Sep 15, 2011 - Sale 2253

Sale 2253 - Lot 46

Price Realized: $ 6,960
?Final Price Realized includes Buyer’s Premium added to Hammer Price
Estimate: $ 10,000 - $ 15,000
BEN FRANKLIN'S FIRST REACTION TO THE STAMP ACT (AMERICAN REVOLUTION--PRELUDE, 1765.) The Pennsylvania Gazette. 4 pages, 15 1/2 x 10 inches, on one sheet; rebacked with paper, minor foxing, contemporary annotations. Philadelphia: Benjamin Franklin and David Hall, 30 May 1765

Additional Details

believed to contain the first printed american references to the passage of the stamp act: "Westminster, March 22. This day the Royal assent was given to an Act for granting and applying certain Stamp Duties, and other Duties, in the British colonies and plantations in America, towards further defraying the expences of defending, protecting, and securing the same." The full impact of this news may not have been immediately apparent. It is discussed in two items.

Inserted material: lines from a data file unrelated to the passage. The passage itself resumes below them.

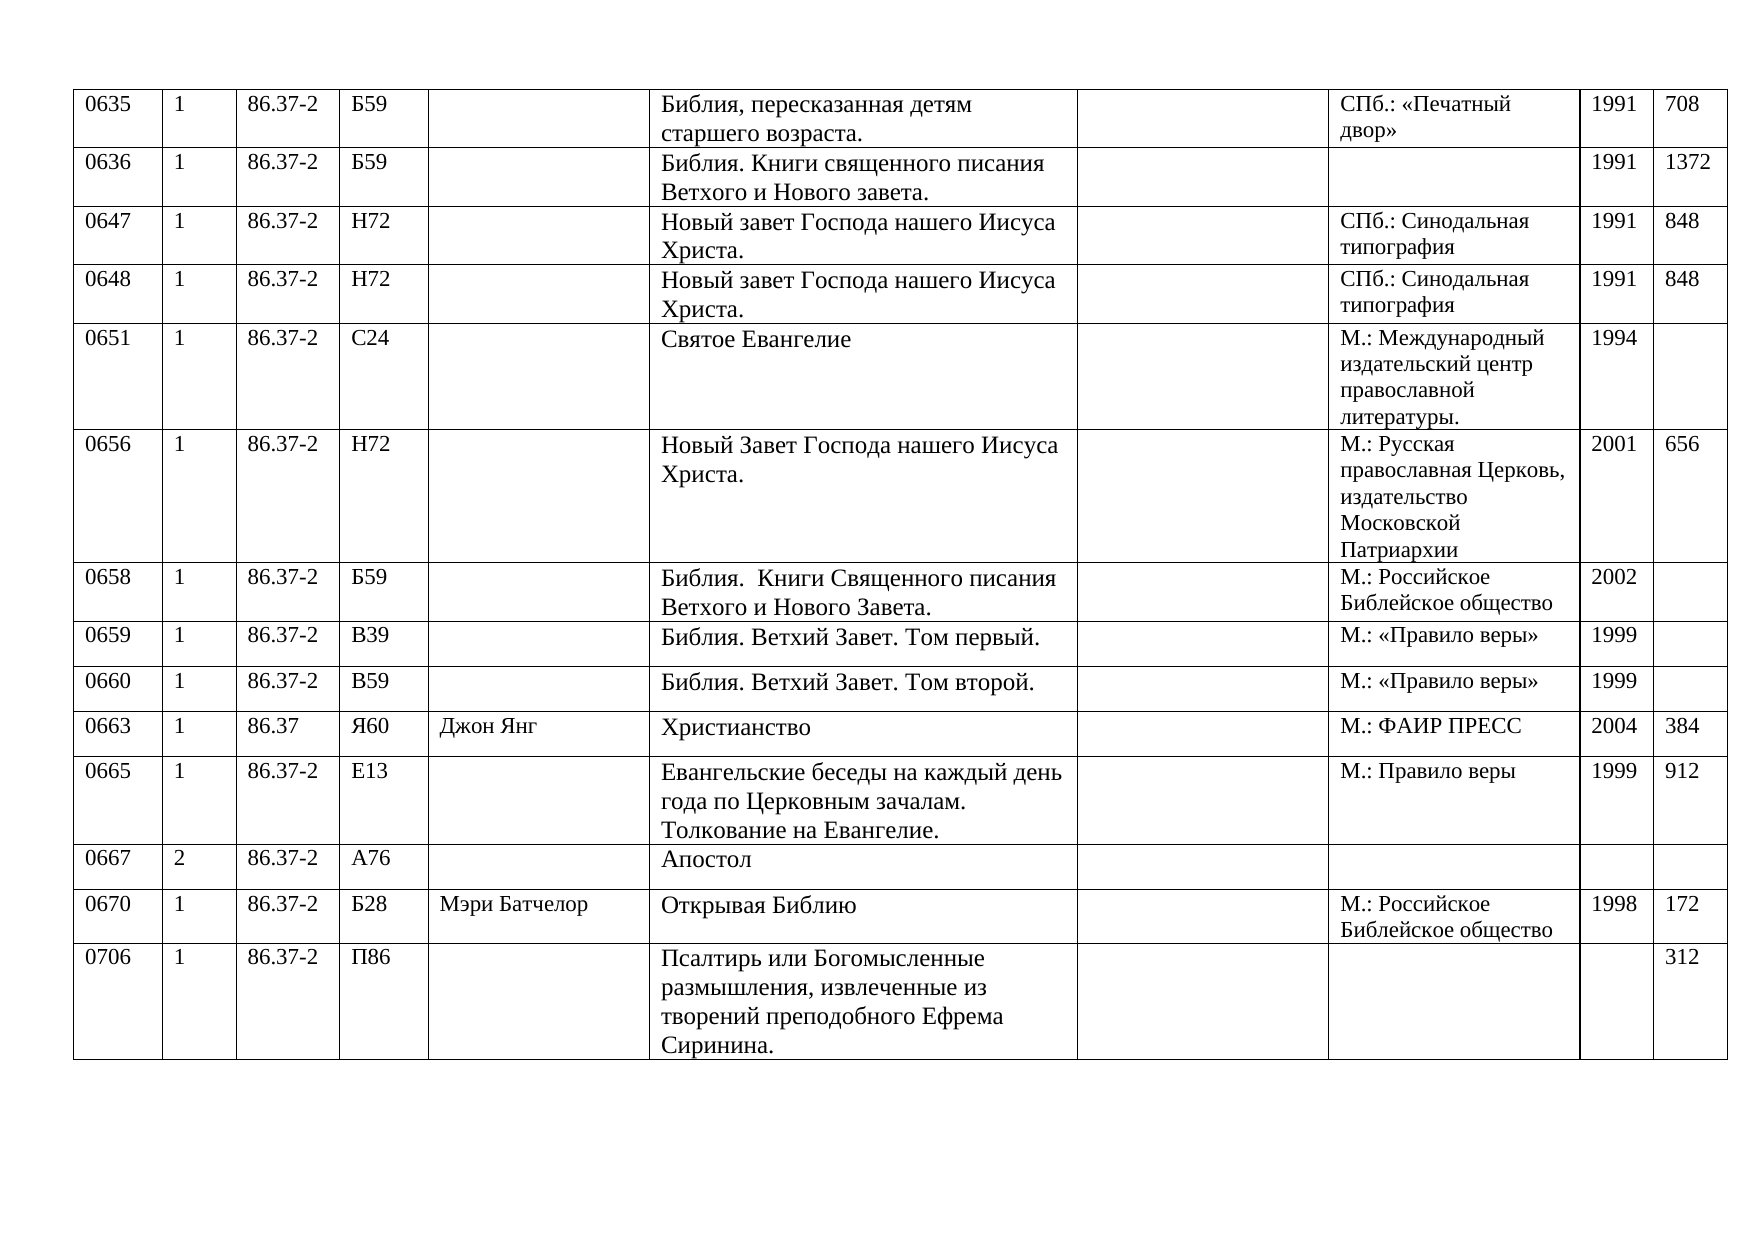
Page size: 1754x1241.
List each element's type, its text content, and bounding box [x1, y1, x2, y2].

table_cell 86.37-2 [237, 845, 339, 889]
table_cell 1999 [1581, 667, 1653, 711]
table_cell М.: Российское Библейское общество [1329, 563, 1579, 621]
table_cell 1 [163, 563, 236, 621]
table_cell 1999 [1581, 757, 1653, 843]
table_cell [429, 845, 649, 889]
table_cell 86.37-2 [237, 563, 339, 621]
table_cell П86 [340, 944, 428, 1058]
table_cell 1372 [1654, 148, 1727, 206]
table_cell Новый завет Господа нашего Иисуса Христа. [650, 265, 1077, 323]
table_cell 0647 [74, 207, 162, 264]
table_cell 312 [1654, 944, 1727, 1058]
table_cell 1999 [1581, 622, 1653, 666]
table_cell 0658 [74, 563, 162, 621]
table_cell 2001 [1581, 430, 1653, 562]
table_cell Святое Евангелие [650, 324, 1077, 429]
table_cell 1 [163, 90, 236, 147]
table_cell 848 [1654, 207, 1727, 264]
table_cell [650, 90, 1077, 147]
table_cell М.: ФАИР ПРЕСС [1329, 712, 1579, 756]
table_cell 86.37-2 [237, 622, 339, 666]
table_cell 2002 [1581, 563, 1653, 621]
table_cell 1991 [1581, 207, 1653, 264]
table_cell 1 [163, 944, 236, 1058]
table_cell Библия. Ветхий Завет. Том первый. [650, 622, 1077, 666]
table_cell Апостол [650, 845, 1077, 889]
table_cell 0656 [74, 430, 162, 562]
table_cell М.: «Правило веры» [1329, 667, 1579, 711]
table_cell 0636 [74, 148, 162, 206]
table_cell [1078, 430, 1328, 562]
table_cell 0663 [74, 712, 162, 756]
table_cell 1991 [1581, 90, 1653, 147]
table_cell [429, 148, 649, 206]
table_cell [429, 90, 649, 147]
table_cell 848 [1654, 265, 1727, 323]
table_cell Новый завет Господа нашего Иисуса Христа. [650, 207, 1077, 264]
table_cell [1581, 944, 1653, 1058]
table_cell В39 [340, 622, 428, 666]
table_cell Н72 [340, 430, 428, 562]
table_cell Я60 [340, 712, 428, 756]
table_cell 1 [163, 207, 236, 264]
table_cell А76 [340, 845, 428, 889]
table_cell М.: Международный издательский центр православной литературы. [1329, 324, 1579, 429]
table_cell 1994 [1581, 324, 1653, 429]
table_cell 1 [163, 265, 236, 323]
table_cell С24 [340, 324, 428, 429]
table_cell [1078, 890, 1328, 942]
table_cell [1078, 845, 1328, 889]
table_cell 1 [163, 430, 236, 562]
table_cell 0706 [74, 944, 162, 1058]
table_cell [1329, 90, 1579, 147]
table_cell Библия. Ветхий Завет. Том второй. [650, 667, 1077, 711]
table_cell СПб.: Синодальная типография [1329, 265, 1579, 323]
table_cell [429, 757, 649, 843]
table_cell 1991 [1581, 265, 1653, 323]
table_cell 86.37-2 [237, 944, 339, 1058]
table_cell 1 [163, 712, 236, 756]
table_cell [1078, 712, 1328, 756]
table_cell [1654, 845, 1727, 889]
table_cell 1991 [1581, 148, 1653, 206]
table_cell [1078, 207, 1328, 264]
table_cell М.: Правило веры [1329, 757, 1579, 843]
table_cell [1078, 324, 1328, 429]
table_cell 0651 [74, 324, 162, 429]
table_cell [1078, 757, 1328, 843]
table_cell [1654, 667, 1727, 711]
table_cell М.: «Правило веры» [1329, 622, 1579, 666]
table_cell [1654, 622, 1727, 666]
table_cell 1998 [1581, 890, 1653, 942]
table_cell [429, 944, 649, 1058]
table_cell [429, 622, 649, 666]
table_cell [429, 265, 649, 323]
table_cell [1581, 845, 1653, 889]
table_cell 86.37-2 [237, 90, 339, 147]
table_cell [1329, 148, 1579, 206]
table_cell 0670 [74, 890, 162, 942]
table_cell Б28 [340, 890, 428, 942]
table_cell 384 [1654, 712, 1727, 756]
table_cell [1654, 563, 1727, 621]
table_cell Н72 [340, 265, 428, 323]
table_cell [1078, 563, 1328, 621]
table_cell [1329, 845, 1579, 889]
table_cell Б59 [340, 563, 428, 621]
table_cell 2 [163, 845, 236, 889]
table_cell [1078, 667, 1328, 711]
table_cell 86.37-2 [237, 757, 339, 843]
table_cell 0667 [74, 845, 162, 889]
table_cell 2004 [1581, 712, 1653, 756]
table_cell 172 [1654, 890, 1727, 942]
table_cell 86.37-2 [237, 265, 339, 323]
table_cell Новый Завет Господа нашего Иисуса Христа. [650, 430, 1077, 562]
table_cell [1078, 90, 1328, 147]
table_cell М.: Российское Библейское общество [1329, 890, 1579, 942]
table_cell 912 [1654, 757, 1727, 843]
table_cell Библия. Книги священного писания Ветхого и Нового завета. [650, 148, 1077, 206]
table_cell 86.37-2 [237, 148, 339, 206]
table_cell В59 [340, 667, 428, 711]
table_cell Открывая Библию [650, 890, 1077, 942]
table_cell СПб.: Синодальная типография [1329, 207, 1579, 264]
table_cell 86.37 [237, 712, 339, 756]
table_cell 0659 [74, 622, 162, 666]
table_cell М.: Русская православная Церковь, издательство Московской Патриархии [1329, 430, 1579, 562]
table_cell 1 [163, 622, 236, 666]
table_cell Е13 [340, 757, 428, 843]
table_cell Библия. Книги Священного писания Ветхого и Нового Завета. [650, 563, 1077, 621]
table_cell Джон Янг [429, 712, 649, 756]
table_cell Н72 [340, 207, 428, 264]
table_cell [1329, 944, 1579, 1058]
table_cell [1078, 622, 1328, 666]
table_cell 86.37-2 [237, 667, 339, 711]
table_cell 1 [163, 324, 236, 429]
table_cell 0635 [74, 90, 162, 147]
table_cell [429, 563, 649, 621]
table_cell Псалтирь или Богомысленные размышления, извлеченные из творений преподобного Ефрема Сиринина. [650, 944, 1077, 1058]
table_cell Б59 [340, 148, 428, 206]
table_cell Б59 [340, 90, 428, 147]
table_cell 656 [1654, 430, 1727, 562]
table_cell 86.37-2 [237, 324, 339, 429]
table_cell 0648 [74, 265, 162, 323]
table_cell 708 [1654, 90, 1727, 147]
table_cell 86.37-2 [237, 207, 339, 264]
table_cell [1078, 265, 1328, 323]
table_cell [429, 207, 649, 264]
table_cell 1 [163, 890, 236, 942]
table_cell 0665 [74, 757, 162, 843]
table_cell 1 [163, 757, 236, 843]
table_cell 0660 [74, 667, 162, 711]
table_cell Мэри Батчелор [429, 890, 649, 942]
table_cell [429, 324, 649, 429]
table_cell Христианство [650, 712, 1077, 756]
table_cell Евангельские беседы на каждый день года по Церковным зачалам. Толкование на Евангелие. [650, 757, 1077, 843]
table_cell 86.37-2 [237, 890, 339, 942]
table_cell [1654, 324, 1727, 429]
table_cell [1078, 148, 1328, 206]
table_cell [429, 667, 649, 711]
table_cell 1 [163, 148, 236, 206]
table_cell 1 [163, 667, 236, 711]
table_cell 86.37-2 [237, 430, 339, 562]
table_cell [1078, 944, 1328, 1058]
table_cell [429, 430, 649, 562]
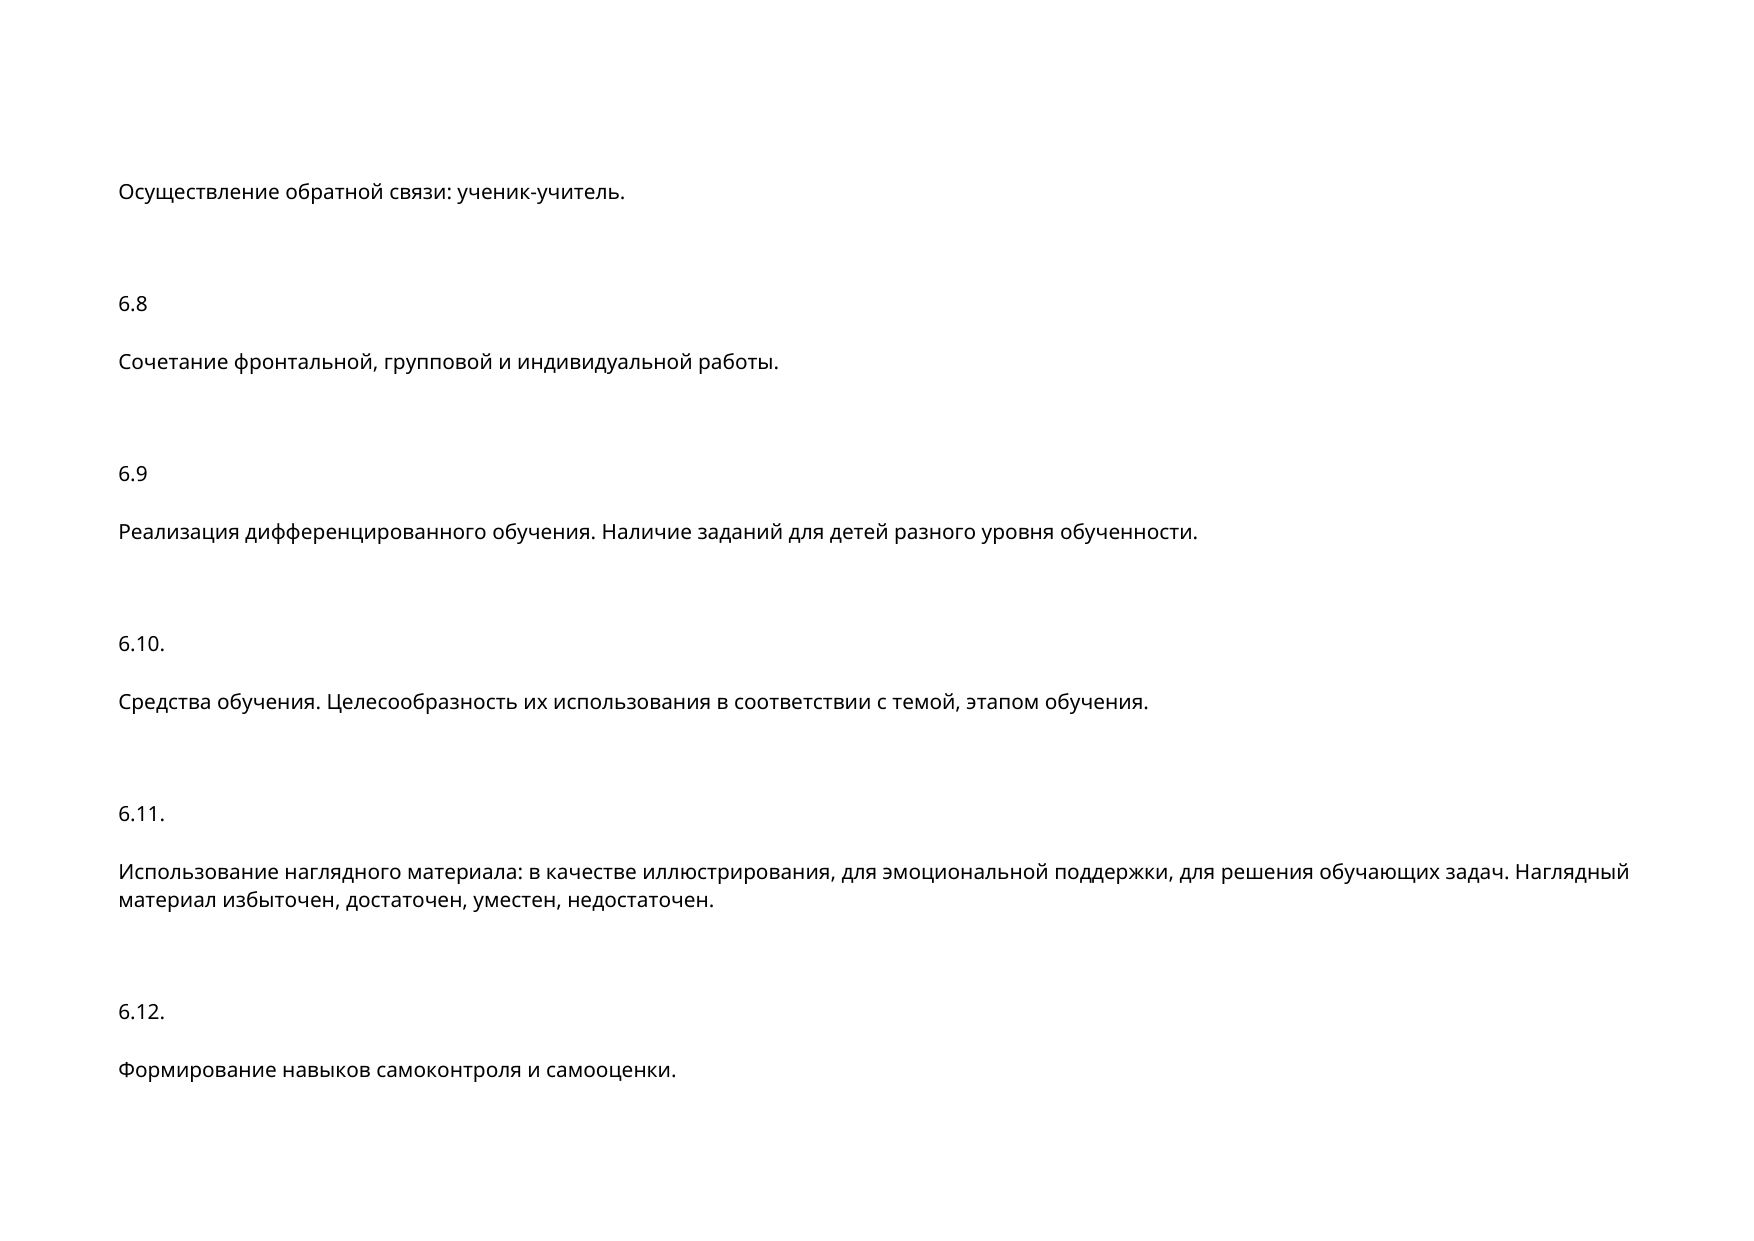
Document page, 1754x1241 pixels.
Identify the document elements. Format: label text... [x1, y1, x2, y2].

text Осуществление обратной связи: ученик-учитель. [118, 177, 1636, 206]
text Использование наглядного материала: в качестве иллюстрирования, для эмоциональной поддержки, для решения обучающих задач. Наглядный материал избыточен, достаточен, уместен, недостаточен. [118, 857, 1636, 914]
text 6.11. [118, 799, 1636, 828]
text 6.12. [118, 997, 1636, 1026]
text Средства обучения. Целесообразность их использования в соответствии с темой, этапом обучения. [118, 687, 1636, 715]
text 6.9 [118, 459, 1636, 488]
text Реализация дифференцированного обучения. Наличие заданий для детей разного уровня обученности. [118, 517, 1636, 545]
text Формирование навыков самоконтроля и самооценки. [118, 1055, 1636, 1083]
text 6.10. [118, 629, 1636, 658]
text Сочетание фронтальной, групповой и индивидуальной работы. [118, 347, 1636, 376]
text 6.8 [118, 289, 1636, 318]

Another London item, probably not penned by Franklin, reports: "We hear the sum of money arising from the new stamp duties in North-America, for the first five years, are chiefly to be applied towards making commodious post roads from one province to another, erecting bridges where necessary, and other public measures equally important, to facilitate an extensive trade." Under the Philadelphia news: "The Stamp Act takes Place the First Day of November next; and John Hughes and William Coxe, Esquires, we hear, are the Officers appointed for this Province, and the Jerseys." From this first response, popular resistance gradually increased until many of the colonial cities exploded with rage when the act finally took effect on 1 November.